Question

Find a number that is between 2/7 and 4/11 .

Answer 1

Make denominators equal first..

Answer 2

ok so what is it

Answer 3

@naranjja you were writing something.

Carry on buddy..

Answer 4

So @Hero ?

Answer 5

\[\frac{2}{7} and \frac{4}{11}\]

After cross multiplying notice that

22 < 28

So

\[\frac{2}{7} < \frac{4}{11}\]

Now \(\dfrac{3}{7} > \dfrac{2}{7}\)

So test if \(\dfrac{3}{7} < \dfrac{4}{11}\)

If so, then you have found a fraction between \[\frac{2}{7} and \frac{4}{11}\]

Answer 6

My browser crashed. Sorry, I'll start over again.

Answer 7

Okay, so that didn't work. But now you can test \(\dfrac{3}{11}\)

We know that \(\dfrac{3}{11} < \dfrac{4}{11}\)

So test to see if \(\dfrac{3}{11} > \dfrac{2}{7}\)

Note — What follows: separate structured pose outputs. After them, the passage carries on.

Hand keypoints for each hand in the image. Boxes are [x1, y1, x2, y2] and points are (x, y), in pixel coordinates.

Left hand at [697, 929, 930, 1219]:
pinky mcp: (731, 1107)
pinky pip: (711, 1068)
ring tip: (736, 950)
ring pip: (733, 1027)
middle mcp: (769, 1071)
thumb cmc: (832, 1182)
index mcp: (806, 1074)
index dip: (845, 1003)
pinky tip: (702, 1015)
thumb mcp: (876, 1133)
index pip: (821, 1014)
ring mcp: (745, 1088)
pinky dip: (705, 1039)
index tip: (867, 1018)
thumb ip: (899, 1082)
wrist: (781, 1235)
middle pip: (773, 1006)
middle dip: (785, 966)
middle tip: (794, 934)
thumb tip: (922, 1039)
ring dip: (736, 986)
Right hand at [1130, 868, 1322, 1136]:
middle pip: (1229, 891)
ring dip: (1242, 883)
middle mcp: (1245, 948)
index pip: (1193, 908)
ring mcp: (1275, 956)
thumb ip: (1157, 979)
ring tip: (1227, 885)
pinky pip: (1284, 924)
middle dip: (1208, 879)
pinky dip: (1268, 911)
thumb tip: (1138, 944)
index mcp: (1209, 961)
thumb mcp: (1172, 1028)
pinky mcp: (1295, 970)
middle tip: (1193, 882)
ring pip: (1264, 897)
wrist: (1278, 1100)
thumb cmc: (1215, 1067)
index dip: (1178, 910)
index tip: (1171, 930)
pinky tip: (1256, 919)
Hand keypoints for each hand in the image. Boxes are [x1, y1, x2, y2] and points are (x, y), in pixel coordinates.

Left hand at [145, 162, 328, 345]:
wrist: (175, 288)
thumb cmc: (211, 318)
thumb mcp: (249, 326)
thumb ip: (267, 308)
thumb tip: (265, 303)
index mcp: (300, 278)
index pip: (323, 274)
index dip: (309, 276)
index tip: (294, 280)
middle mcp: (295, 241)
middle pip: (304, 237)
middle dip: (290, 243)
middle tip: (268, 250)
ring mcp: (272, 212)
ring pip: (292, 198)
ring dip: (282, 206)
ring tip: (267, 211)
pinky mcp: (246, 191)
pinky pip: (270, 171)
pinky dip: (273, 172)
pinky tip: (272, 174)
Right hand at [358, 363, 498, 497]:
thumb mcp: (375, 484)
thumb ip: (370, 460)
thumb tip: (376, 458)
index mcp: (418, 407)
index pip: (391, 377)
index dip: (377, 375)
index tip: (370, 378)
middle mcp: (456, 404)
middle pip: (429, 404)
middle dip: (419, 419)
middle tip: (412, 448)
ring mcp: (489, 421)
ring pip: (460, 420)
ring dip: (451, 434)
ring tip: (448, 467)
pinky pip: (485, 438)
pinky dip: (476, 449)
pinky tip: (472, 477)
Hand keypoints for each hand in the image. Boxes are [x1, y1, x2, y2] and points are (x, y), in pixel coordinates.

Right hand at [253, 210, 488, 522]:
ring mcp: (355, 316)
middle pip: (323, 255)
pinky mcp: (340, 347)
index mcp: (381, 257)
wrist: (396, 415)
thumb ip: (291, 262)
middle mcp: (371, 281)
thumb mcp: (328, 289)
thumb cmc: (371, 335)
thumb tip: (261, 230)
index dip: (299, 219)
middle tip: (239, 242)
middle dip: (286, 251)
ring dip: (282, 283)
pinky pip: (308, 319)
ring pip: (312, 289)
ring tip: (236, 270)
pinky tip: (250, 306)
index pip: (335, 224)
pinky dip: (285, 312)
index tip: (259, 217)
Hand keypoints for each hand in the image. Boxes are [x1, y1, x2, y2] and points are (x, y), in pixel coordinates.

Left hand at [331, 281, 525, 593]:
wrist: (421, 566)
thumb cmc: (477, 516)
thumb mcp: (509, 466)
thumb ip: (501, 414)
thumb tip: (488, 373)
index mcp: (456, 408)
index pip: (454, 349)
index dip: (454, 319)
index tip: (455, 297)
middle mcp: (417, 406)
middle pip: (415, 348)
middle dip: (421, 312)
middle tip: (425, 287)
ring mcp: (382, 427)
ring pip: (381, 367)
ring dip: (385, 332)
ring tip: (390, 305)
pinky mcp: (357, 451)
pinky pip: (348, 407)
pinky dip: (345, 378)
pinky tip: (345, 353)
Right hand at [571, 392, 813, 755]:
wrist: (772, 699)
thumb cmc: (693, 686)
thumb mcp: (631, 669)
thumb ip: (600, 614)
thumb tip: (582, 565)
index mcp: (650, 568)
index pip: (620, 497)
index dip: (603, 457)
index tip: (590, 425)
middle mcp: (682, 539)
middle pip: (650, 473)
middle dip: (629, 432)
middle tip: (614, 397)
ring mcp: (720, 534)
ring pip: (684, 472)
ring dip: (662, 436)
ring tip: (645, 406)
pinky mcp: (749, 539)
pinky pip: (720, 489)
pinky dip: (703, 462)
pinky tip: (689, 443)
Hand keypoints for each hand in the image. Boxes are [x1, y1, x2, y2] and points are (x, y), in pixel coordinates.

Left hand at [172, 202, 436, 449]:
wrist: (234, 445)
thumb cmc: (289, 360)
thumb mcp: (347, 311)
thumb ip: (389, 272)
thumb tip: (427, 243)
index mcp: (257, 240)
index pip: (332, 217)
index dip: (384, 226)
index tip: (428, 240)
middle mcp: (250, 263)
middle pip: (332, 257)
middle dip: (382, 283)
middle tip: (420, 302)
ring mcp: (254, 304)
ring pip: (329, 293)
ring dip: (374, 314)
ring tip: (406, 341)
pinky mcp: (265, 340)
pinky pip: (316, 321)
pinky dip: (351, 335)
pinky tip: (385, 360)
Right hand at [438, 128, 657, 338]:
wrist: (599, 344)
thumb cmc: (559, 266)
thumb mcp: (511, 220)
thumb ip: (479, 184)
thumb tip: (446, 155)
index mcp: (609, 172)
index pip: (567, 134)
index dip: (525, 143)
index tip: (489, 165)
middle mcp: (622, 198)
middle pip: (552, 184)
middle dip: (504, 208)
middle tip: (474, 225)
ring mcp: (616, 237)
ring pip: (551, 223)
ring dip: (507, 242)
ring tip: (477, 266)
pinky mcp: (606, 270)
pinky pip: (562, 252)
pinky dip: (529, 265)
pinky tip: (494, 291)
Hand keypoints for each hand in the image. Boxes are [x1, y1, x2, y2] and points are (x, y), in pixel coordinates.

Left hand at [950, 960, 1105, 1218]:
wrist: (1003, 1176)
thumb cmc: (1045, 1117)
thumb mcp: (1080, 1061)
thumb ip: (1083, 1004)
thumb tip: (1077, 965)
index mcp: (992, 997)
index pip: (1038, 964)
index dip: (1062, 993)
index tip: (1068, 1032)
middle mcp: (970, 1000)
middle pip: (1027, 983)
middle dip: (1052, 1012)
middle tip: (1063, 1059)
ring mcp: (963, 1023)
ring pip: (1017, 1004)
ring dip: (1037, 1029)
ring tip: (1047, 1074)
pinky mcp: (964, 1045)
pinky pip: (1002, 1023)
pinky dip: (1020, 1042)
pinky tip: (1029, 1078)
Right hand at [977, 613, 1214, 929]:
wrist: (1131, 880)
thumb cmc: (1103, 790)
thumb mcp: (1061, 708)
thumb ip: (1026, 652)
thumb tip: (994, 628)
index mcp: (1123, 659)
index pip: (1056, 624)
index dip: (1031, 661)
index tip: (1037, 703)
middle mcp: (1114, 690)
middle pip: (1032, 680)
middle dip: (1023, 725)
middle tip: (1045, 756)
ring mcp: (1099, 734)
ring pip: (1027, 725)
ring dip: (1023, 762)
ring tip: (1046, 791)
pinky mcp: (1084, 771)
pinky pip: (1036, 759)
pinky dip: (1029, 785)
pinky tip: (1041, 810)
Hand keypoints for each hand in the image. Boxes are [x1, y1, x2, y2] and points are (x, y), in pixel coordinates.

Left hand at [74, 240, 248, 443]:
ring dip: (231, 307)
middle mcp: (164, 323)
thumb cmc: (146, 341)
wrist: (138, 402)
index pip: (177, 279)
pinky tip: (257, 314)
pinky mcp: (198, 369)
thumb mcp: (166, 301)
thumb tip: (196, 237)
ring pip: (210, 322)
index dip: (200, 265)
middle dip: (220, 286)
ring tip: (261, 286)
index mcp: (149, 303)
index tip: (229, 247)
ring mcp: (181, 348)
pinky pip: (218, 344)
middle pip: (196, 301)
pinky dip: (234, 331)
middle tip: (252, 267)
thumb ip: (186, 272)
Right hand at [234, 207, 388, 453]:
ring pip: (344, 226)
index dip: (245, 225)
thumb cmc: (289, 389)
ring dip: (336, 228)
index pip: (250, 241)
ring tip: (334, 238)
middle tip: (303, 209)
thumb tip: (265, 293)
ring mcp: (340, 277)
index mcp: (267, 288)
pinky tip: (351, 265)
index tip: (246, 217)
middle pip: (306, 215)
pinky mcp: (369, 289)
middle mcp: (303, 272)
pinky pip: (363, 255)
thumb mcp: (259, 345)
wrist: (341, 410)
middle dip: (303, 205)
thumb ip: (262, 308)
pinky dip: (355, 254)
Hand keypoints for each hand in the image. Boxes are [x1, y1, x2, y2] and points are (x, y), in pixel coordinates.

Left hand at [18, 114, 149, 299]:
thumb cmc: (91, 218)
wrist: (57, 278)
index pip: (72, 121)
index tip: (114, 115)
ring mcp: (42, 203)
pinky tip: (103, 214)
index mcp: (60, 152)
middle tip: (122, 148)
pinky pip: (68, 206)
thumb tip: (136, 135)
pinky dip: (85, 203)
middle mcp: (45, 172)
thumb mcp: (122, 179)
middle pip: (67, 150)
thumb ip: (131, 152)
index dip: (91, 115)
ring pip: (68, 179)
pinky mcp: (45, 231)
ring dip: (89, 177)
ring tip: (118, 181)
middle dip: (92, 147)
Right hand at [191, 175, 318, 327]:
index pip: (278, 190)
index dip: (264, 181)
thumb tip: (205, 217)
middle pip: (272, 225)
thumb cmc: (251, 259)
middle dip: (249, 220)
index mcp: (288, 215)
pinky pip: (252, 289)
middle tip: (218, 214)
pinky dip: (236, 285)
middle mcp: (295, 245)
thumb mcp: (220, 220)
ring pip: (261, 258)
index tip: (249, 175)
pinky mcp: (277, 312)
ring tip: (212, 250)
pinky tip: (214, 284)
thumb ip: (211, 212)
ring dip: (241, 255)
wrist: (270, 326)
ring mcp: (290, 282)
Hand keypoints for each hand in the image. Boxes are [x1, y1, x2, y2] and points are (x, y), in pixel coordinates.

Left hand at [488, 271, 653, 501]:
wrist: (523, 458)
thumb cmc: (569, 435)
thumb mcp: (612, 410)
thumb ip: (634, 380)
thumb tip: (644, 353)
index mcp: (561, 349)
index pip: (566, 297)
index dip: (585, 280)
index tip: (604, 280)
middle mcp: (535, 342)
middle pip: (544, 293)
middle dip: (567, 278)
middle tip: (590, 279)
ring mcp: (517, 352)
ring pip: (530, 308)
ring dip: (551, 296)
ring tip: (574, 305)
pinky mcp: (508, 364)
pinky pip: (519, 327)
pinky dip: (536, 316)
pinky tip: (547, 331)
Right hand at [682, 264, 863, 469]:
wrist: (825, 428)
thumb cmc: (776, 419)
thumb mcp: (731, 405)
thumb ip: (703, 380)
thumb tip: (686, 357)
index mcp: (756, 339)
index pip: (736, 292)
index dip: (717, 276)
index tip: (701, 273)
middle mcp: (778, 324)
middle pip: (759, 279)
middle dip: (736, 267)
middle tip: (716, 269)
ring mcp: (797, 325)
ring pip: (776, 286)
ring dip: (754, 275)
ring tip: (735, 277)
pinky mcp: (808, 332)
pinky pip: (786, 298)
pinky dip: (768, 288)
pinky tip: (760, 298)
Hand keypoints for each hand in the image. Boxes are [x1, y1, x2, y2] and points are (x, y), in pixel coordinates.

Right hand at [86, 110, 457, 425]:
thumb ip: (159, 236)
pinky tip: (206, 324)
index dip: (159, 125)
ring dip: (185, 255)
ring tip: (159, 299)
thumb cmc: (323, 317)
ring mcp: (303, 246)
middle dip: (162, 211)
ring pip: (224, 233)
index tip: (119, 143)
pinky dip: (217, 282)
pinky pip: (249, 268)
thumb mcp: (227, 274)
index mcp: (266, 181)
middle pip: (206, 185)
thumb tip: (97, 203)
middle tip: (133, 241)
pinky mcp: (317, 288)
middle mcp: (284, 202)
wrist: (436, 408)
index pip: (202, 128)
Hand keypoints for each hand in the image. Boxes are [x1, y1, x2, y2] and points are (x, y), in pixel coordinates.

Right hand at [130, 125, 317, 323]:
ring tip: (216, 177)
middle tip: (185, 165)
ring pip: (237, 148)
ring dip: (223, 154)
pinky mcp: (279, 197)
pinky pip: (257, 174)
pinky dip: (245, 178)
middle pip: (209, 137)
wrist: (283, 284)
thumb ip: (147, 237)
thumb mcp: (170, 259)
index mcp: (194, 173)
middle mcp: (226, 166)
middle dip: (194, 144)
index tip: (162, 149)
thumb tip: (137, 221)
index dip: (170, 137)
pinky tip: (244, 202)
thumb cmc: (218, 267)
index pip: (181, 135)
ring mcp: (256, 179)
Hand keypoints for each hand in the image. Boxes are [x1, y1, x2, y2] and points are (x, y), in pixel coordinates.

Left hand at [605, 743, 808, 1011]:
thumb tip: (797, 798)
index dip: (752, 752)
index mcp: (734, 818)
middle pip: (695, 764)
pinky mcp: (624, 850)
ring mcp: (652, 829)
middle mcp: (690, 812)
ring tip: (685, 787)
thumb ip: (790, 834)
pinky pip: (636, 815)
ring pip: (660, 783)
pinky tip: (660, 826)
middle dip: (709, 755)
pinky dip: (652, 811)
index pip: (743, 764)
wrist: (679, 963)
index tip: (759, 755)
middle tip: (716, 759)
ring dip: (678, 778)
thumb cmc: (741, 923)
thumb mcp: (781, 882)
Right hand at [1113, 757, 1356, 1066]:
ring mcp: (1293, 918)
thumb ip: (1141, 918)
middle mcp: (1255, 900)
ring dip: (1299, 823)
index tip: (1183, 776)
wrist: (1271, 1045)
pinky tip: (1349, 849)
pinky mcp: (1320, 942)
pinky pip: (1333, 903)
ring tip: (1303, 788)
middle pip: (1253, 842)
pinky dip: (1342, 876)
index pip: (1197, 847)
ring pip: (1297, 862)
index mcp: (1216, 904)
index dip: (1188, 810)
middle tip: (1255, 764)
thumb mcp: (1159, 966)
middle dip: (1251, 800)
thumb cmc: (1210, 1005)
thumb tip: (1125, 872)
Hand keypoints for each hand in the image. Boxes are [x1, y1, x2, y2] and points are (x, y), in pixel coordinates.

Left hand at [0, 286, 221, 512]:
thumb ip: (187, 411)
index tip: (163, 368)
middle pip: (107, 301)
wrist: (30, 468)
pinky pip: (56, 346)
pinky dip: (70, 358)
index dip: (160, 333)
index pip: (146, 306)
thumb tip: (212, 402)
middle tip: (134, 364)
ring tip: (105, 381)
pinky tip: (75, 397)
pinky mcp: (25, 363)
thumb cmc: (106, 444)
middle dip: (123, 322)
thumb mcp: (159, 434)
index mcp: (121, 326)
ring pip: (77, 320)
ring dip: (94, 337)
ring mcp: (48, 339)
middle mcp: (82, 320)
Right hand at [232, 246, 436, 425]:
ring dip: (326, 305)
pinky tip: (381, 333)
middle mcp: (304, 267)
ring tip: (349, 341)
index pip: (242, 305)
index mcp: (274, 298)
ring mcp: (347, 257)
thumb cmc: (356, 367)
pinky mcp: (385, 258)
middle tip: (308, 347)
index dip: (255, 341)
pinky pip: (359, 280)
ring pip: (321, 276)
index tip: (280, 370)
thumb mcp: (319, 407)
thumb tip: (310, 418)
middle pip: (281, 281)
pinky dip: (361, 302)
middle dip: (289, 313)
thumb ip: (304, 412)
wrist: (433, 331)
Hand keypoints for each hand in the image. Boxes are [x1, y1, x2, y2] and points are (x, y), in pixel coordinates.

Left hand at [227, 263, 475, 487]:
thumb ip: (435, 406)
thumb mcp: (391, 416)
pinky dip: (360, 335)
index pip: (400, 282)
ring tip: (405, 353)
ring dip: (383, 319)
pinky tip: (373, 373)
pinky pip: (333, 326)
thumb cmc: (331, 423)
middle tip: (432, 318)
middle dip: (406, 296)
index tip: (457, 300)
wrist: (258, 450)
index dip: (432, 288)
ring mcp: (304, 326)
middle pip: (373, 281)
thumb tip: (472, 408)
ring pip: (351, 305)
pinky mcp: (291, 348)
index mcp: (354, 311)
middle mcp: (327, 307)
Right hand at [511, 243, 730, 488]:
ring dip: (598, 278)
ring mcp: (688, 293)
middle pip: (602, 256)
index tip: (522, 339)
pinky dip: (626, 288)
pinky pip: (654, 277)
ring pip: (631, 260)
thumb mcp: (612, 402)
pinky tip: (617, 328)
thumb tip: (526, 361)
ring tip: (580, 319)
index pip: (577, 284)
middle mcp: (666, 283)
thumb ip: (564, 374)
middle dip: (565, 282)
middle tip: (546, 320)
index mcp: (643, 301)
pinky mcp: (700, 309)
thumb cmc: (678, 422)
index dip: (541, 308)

That doesn't work either. But you can try adding both fractions together then dividing by 2 to find a fraction between both:

\[\left(\frac{2}{7} + \frac{4}{11}\right) \div 2\]

Answer 8

Establishing the common denominator 77 (multiplying the first by 11 and the second by 7),
\[\frac{ 2 }{ 7 }=\frac{ 22 }{ 77 }\]\[\frac{ 4 }{ 11 }=\frac{ 28 }{ 77 }\]
So say you choose, \[\frac{ 24 }{ 77 }\]
That fraction is irreducible, and it is approximately 0.312

Answer 9

That's probaby the easiest way to do it.

Answer 10

\[\frac{ 22 }{ 77 }\approx0.28\]\[\frac{ 28 }{ 77 }\approx0.36\]
You can choose 0.3 for example, which is 1/3

Answer 11

so is it 22/77

Answer 12

@naranjja, there is no need to reduce further. If you have two fractions

\(\dfrac{a}{c}\) and \(\dfrac{b}{c}\) and a < b, then

\(\dfrac{a}{c}\) < \(\dfrac{b}{c}\)

Answer 13

and if you find a third fraction \(\dfrac{d}{c}\) such that a < d < c, then
\(\dfrac{a}{c} < \dfrac{d}{c} < \dfrac{b}{c}\)

Answer 14

soooo

Answer 15

is it 22/77?

Answer 16

No, it isn't. I guess you haven't understood anything me or @naranjja has written.

Answer 17

It can be any number between 22/77 and 28/77. Which is the same as saying between 0.28 and 0.36. I think 0.333 is a good number to choose because it is 1/3.

Answer 18

oh ok and yes I did just making sure @Hero